Pope Francis exchanges gifts with Lebanese President Michel Aoun during a private meeting at the Vatican March 21, 2022. (CNS photo/Vatican Media via Reuters)
BEIRUT — Pope Francis told Lebanon's president the country has a special place in his prayers, and he reiterated his intention to visit.
During his March 21 meeting at the Vatican with President Michel Aoun, a Maronite Catholic, Pope Francis noted that, despite the current tense international situation, "Lebanon does not lose sight of concerns of the Holy See," Lebanon's national news agency reported.
Although it was not mentioned in the official Vatican statement about the meeting, the news agency reported Pope Francis again said he intends to visit Lebanon, without specifying a possible date.
"Soon I will visit Lebanon.

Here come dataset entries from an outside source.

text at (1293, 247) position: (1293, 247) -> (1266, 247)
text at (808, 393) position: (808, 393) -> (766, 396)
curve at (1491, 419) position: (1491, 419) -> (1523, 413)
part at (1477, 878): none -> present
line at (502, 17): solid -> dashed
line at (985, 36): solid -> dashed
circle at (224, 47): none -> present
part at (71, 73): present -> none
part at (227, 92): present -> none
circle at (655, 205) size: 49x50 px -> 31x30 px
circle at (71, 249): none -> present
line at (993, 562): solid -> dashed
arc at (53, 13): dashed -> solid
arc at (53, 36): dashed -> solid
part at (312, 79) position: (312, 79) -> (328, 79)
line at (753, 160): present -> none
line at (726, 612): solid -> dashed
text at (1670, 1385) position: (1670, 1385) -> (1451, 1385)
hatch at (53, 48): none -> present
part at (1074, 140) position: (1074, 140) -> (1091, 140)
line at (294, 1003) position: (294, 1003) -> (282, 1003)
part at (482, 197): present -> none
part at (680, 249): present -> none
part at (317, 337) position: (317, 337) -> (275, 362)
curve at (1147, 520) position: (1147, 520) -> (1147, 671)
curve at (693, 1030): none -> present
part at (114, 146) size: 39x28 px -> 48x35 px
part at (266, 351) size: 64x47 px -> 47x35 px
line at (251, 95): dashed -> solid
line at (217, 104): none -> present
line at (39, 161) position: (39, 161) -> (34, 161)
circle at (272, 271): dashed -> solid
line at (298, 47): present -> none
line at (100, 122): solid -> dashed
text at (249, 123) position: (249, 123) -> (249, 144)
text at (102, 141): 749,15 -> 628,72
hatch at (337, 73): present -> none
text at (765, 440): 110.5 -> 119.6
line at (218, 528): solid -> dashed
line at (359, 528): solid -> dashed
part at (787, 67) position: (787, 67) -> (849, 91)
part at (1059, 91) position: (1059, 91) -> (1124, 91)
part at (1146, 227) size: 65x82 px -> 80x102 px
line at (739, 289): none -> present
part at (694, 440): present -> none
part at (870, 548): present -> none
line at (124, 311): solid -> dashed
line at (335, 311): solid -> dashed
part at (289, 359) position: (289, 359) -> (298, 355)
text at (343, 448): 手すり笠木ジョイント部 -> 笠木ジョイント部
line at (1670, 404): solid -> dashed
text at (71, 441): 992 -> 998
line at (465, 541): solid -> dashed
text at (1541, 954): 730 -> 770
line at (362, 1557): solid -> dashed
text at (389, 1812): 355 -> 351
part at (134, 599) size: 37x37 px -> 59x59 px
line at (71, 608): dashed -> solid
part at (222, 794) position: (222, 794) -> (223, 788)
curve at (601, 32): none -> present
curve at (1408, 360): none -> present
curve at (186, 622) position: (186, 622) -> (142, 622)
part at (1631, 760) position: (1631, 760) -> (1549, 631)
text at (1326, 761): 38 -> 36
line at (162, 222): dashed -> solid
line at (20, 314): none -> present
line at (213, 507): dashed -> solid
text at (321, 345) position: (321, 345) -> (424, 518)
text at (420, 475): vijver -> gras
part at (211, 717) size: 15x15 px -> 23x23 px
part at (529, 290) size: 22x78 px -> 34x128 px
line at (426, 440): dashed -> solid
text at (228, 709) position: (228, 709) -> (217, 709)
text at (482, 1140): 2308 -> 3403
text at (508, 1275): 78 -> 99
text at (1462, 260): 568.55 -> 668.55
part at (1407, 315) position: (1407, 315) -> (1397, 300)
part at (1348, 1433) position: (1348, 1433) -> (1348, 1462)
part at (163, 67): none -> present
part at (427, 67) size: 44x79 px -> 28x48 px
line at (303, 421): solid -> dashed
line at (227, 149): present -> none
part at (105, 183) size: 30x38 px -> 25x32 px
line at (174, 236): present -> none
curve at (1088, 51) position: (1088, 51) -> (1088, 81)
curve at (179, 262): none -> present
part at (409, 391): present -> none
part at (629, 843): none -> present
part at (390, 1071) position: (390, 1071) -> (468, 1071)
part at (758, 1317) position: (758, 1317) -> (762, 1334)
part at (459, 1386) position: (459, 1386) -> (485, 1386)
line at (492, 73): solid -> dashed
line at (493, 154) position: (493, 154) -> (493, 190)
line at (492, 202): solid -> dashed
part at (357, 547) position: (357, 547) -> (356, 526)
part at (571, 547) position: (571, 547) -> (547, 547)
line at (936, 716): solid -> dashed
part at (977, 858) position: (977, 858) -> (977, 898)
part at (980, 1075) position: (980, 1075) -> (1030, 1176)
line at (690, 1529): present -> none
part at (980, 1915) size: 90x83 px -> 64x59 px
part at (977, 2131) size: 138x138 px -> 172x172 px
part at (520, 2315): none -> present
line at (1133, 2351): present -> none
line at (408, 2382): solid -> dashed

This is a decision I have made, because Lebanon remains ... a model for the world," Pope Francis was reported to have said.
"Suffering Lebanon looks forward to your visit, as a living proof of its resurrection," Aoun told Pope Francis. "We hope that your visit to our land will be realized as soon as possible."
"I am looking forward to this visit as a glimmer of hope," Aoun said, noting that a papal visit would help confirm Lebanon as a model for living together. "We still consider Lebanon today as a center of convergence in the world between Christianity and Islam."
Since 2019, Lebanon has been mired in what the World Bank has described as one of the worst financial meltdowns in history. Nearly 80% of the population has fallen into poverty in the previously middle-income country.
The Lebanese president thanked Pope Francis on behalf of the Lebanese "for your solidarity with its people during the unprecedented series of crises it is going through."
"Lebanese, Christians and Muslims, are suffering from the consequences of these crises, and they are determined together to defeat them" the president said.
"We have recently witnessed a massive wave of emigration abroad," in particular among the highly educated, Aoun told Pope Francis. This exodus, he said, "poses a threat to identity and pluralism in Lebanon and contributes to weakening the Christian presence in the East."
In early February, Archbishop Paul Gallagher, the Vatican's foreign minister, visited Lebanon.